Vladimír Boudník (17 March 1924 – 5 December 1968) was a Czech graphic artist and photographer. He was a key figure in Czech post-war art and a representative of the "explosionism" movement. He is best known for his active and structural graphic art, but also created mostly photographic and monotype works that, until recently, remained unknown.

==Biography==
Boudník was born on 17 March 1924 in Prague.

During World War II, he was sent to forced labor in Germany, an experience that resulted in a lifelong trauma.
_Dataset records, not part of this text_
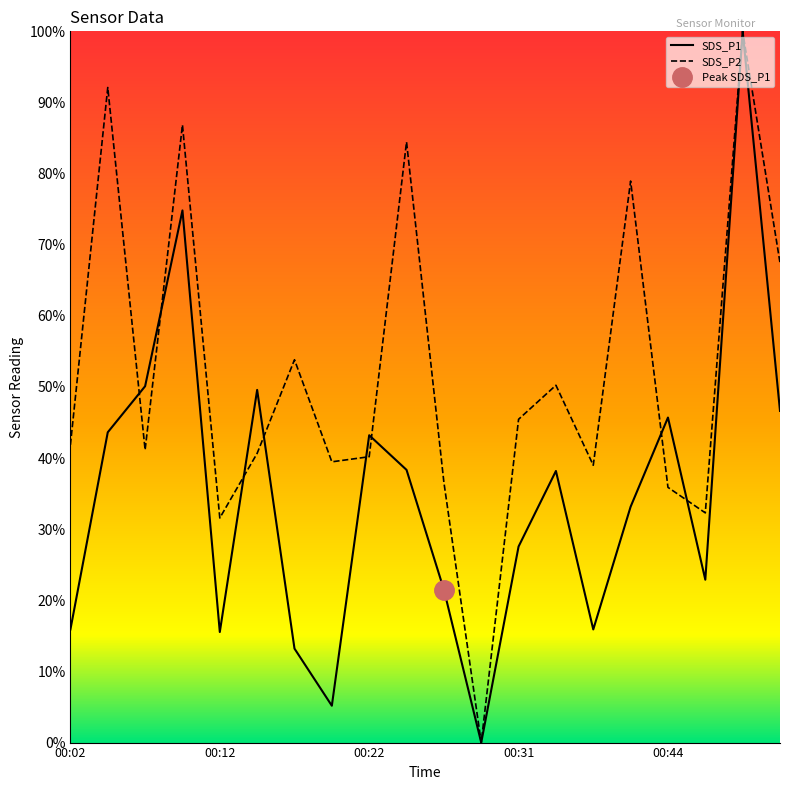

True or false: SDS_P1 has more than 1 points higher than both neighbors.

True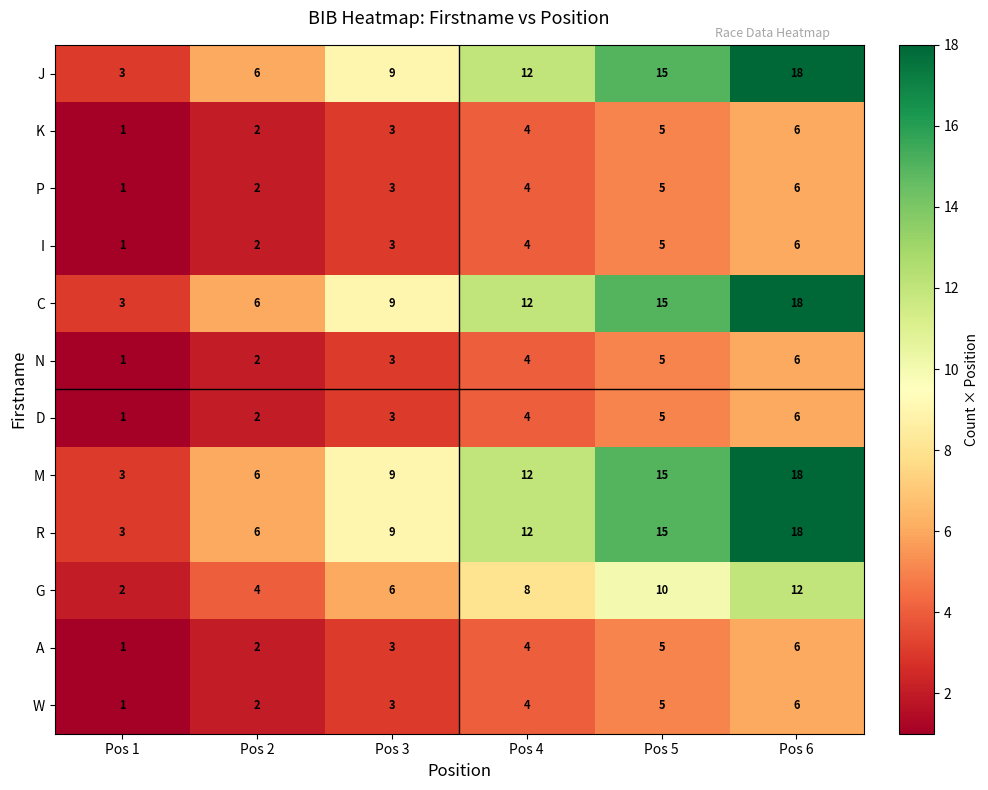

Which label corresponds to the largest value in the chart?

Pos 6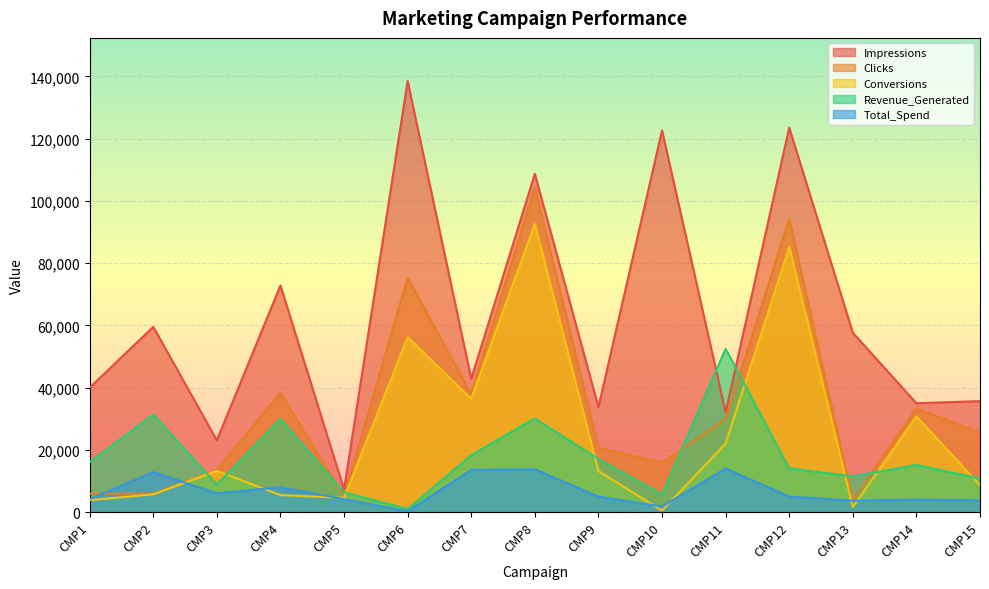

How many series are shown in this chart?

5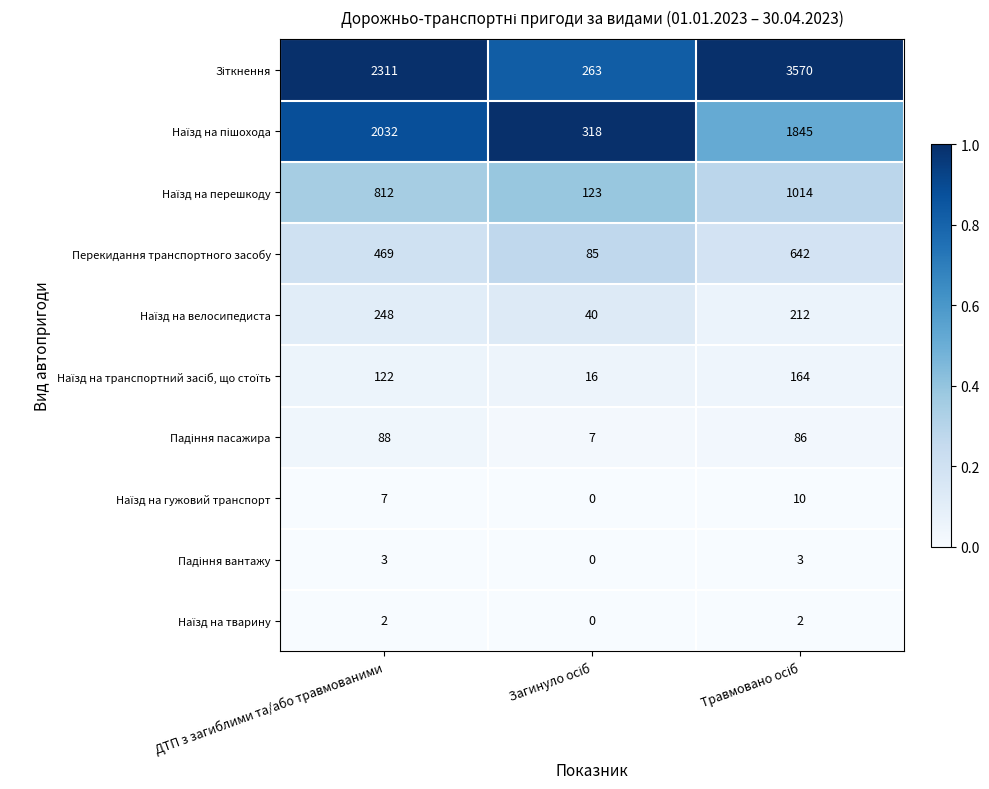

Where is Перекидання транспортного засобу nearest to the value 363?

ДТП з загиблими та/або травмованими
After the war, he attended art school, where he studied printmaking. He spent a brief period working in advertising before getting a job at an ironworks in Kladno, where he met Bohumil Hrabal.

In 1952 Boudník, began working for ČKD Works in Prague. The factory environment served as an inspiration for his "active graphics" made of industrial material and waste.

Boudník died on 5 December 1968 in Prague. He committed suicide while experimenting with asphyxiation.

==Work==
Boudník worked mostly in graphics, and developed a number of innovative printmaking techniques. He was also one of the first Czech artist to begin working with the general public, organizing "happenings" and interacting with psychiatric patients.

His work had a large influence on many contemporary Czech artists, especially author Bohumil Hrabal, with whom he shared many years of friendship. Boudník appears in several texts by Hrabal, most notably the novella The Gentle Barbarian.

Since 1995, the city of Prague has annually awarded the Vladimír Boudník Award (Cena Vladimíra Boudníka) to a living Czech printmaking artist. Notable recipients include Jan Kubíček.

At least five volumes of collected works and correspondence of Vladimír Boudník have been published since the 1990s.

==Literature==
- Něžný Barbar (The Gentle Barbarian), Bohumil Hrabal, Prague: Petlice 1973 (underground publishing house); Exile edition: Index, Köln, 1981. The novel features Boudník.
- Zdeněk Primus (ed.), Vít Havránek, Vladislav Merhaut, Martin Pilař, Jan Rous, Jiří Valoch: Vladimír Boudník mezi avantgardou a undergroudem [ Vladimír Boudník between the avant-garde and underground ], 2004, ISBN 80-86010-77-5. Monograph tracing Boudník's life and works.